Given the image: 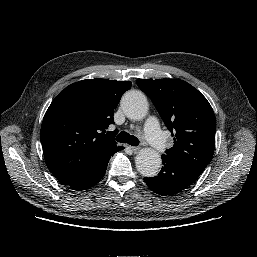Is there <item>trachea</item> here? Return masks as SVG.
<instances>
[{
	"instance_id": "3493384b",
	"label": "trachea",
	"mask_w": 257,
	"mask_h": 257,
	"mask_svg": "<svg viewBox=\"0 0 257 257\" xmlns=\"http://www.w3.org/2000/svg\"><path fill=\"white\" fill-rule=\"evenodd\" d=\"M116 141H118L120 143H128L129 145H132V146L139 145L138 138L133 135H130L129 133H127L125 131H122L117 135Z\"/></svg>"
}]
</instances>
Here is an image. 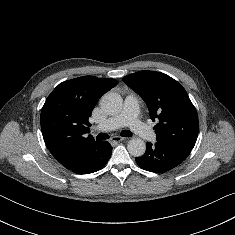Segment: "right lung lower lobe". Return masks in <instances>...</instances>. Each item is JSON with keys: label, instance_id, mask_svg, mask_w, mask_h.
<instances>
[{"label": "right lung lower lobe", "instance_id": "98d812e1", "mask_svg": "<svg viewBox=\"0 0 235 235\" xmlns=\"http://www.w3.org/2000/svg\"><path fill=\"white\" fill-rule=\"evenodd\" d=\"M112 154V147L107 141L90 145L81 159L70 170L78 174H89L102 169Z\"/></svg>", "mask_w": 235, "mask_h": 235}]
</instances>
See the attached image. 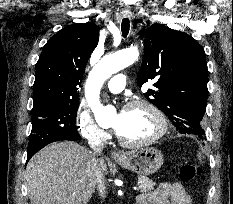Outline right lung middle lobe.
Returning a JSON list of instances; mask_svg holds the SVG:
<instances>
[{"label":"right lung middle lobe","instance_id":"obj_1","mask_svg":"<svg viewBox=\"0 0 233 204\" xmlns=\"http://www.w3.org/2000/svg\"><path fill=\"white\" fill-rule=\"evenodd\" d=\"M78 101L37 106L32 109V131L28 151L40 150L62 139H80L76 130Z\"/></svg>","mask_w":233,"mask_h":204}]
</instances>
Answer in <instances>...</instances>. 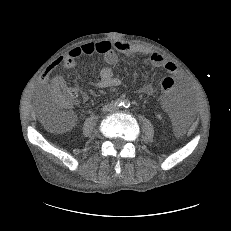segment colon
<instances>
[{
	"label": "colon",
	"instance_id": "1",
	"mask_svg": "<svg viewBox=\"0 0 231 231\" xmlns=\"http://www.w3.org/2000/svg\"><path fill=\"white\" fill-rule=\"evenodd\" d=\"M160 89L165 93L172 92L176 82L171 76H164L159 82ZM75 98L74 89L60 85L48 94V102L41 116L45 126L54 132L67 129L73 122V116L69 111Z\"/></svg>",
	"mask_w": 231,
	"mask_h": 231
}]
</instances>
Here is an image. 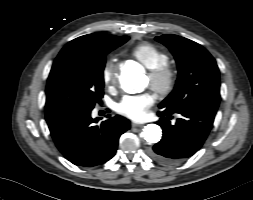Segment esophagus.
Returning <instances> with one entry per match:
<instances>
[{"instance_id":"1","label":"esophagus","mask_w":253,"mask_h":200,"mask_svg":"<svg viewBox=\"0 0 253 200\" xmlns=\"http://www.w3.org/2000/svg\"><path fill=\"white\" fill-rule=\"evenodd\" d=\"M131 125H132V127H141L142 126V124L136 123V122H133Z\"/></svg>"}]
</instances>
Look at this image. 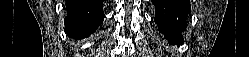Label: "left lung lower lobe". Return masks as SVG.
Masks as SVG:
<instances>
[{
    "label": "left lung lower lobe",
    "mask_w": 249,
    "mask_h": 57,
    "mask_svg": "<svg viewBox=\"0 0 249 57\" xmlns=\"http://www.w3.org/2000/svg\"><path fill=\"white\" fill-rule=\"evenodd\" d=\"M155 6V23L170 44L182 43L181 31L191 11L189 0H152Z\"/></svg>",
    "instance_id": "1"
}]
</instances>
---
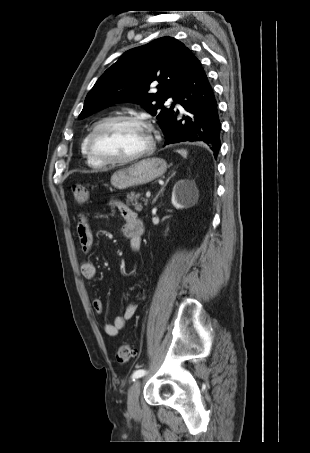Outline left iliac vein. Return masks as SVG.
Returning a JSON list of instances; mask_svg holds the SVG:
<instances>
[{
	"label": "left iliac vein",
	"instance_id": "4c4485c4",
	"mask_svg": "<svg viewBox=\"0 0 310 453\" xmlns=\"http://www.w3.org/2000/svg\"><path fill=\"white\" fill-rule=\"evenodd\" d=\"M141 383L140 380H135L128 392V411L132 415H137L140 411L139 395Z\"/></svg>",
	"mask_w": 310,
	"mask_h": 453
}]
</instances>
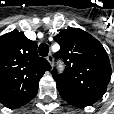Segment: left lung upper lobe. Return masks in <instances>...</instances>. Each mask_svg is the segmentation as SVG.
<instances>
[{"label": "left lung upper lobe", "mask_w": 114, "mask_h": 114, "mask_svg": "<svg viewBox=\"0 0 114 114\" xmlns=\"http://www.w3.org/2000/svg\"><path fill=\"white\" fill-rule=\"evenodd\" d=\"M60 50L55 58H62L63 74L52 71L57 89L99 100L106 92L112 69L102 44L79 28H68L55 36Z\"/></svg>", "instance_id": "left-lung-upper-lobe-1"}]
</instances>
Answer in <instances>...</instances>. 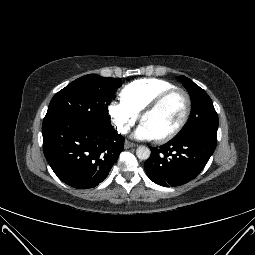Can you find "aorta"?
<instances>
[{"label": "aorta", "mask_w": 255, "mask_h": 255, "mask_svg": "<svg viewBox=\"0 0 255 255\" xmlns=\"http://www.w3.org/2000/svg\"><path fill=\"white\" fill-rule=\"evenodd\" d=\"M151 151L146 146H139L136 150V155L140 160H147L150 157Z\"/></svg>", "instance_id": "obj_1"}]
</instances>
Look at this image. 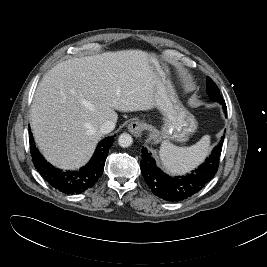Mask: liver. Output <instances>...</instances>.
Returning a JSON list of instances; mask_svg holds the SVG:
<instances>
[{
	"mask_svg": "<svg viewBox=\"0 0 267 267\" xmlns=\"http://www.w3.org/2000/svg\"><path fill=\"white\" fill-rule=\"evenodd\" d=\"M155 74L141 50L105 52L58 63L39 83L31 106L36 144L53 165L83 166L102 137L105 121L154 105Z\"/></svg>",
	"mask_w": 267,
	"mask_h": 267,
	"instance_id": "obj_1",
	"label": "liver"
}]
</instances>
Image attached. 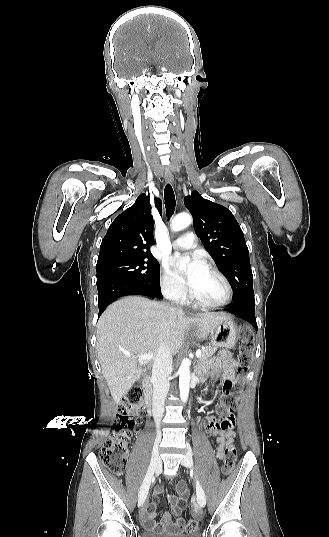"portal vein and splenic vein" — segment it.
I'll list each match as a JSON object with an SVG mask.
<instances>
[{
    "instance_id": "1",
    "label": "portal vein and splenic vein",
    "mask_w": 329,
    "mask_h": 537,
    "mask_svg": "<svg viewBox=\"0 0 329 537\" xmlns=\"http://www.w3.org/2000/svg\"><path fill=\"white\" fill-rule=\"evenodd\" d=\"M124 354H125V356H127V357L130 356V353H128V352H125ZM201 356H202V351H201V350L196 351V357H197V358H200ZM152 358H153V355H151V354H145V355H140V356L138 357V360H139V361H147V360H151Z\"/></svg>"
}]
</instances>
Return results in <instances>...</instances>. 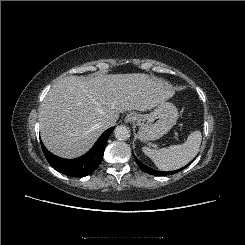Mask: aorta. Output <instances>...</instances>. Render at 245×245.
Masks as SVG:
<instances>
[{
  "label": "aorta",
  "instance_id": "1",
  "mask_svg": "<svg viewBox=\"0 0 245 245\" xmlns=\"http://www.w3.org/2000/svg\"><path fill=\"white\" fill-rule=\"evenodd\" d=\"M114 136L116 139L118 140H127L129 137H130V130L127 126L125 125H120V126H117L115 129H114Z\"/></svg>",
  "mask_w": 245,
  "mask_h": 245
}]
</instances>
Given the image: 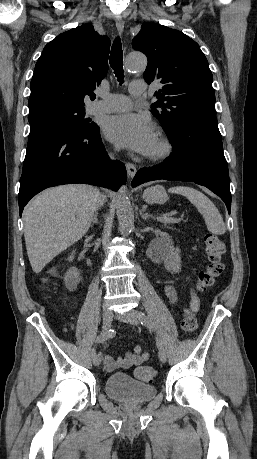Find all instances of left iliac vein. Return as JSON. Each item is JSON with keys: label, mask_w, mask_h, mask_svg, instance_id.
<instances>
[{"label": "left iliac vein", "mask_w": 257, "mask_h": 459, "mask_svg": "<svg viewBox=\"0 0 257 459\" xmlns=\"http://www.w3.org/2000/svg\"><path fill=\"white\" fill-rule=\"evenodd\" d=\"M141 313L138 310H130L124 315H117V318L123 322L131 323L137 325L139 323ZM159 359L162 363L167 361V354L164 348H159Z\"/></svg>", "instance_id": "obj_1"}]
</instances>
---
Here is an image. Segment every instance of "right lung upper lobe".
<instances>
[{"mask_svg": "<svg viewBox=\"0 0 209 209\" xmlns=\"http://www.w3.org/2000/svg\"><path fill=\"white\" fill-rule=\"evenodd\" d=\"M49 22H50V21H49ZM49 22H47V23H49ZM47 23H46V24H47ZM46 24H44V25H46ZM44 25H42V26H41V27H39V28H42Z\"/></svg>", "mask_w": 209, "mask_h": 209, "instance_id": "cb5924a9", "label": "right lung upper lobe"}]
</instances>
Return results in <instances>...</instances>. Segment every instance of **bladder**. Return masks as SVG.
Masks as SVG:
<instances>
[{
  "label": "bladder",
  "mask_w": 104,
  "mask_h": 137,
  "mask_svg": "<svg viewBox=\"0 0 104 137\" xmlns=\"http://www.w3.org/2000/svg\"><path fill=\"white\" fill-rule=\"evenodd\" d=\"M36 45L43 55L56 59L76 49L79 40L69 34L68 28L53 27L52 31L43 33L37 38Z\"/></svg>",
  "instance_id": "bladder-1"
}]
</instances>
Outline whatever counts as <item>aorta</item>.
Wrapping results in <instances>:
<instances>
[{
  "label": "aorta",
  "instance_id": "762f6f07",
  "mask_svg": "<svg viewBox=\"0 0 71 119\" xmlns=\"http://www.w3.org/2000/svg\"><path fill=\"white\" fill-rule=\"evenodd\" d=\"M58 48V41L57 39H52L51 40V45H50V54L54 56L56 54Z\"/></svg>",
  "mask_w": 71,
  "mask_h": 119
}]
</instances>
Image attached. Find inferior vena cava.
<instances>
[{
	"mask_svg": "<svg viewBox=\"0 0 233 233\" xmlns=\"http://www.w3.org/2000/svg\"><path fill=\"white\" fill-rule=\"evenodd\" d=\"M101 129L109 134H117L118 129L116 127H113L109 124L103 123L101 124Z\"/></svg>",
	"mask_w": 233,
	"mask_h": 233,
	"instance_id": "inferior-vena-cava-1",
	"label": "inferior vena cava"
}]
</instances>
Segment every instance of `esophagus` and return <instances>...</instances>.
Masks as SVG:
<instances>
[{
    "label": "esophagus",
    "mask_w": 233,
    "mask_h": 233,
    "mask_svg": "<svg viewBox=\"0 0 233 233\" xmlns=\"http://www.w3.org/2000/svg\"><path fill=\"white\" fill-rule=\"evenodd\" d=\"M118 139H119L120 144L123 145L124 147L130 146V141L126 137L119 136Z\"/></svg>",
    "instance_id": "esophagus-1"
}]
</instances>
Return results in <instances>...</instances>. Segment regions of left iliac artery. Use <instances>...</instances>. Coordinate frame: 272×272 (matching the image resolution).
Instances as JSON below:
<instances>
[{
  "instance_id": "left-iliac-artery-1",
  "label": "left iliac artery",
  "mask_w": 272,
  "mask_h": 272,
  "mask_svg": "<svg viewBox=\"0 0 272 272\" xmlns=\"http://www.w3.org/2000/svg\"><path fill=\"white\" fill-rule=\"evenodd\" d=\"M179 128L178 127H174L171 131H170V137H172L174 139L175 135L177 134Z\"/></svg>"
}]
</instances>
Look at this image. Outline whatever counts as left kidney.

__YOUR INSTRUCTIONS__: Copy out each line in the entries above that contains the string "vena".

__ANSWER__:
Image attached. Find inferior vena cava.
	"instance_id": "inferior-vena-cava-1",
	"label": "inferior vena cava"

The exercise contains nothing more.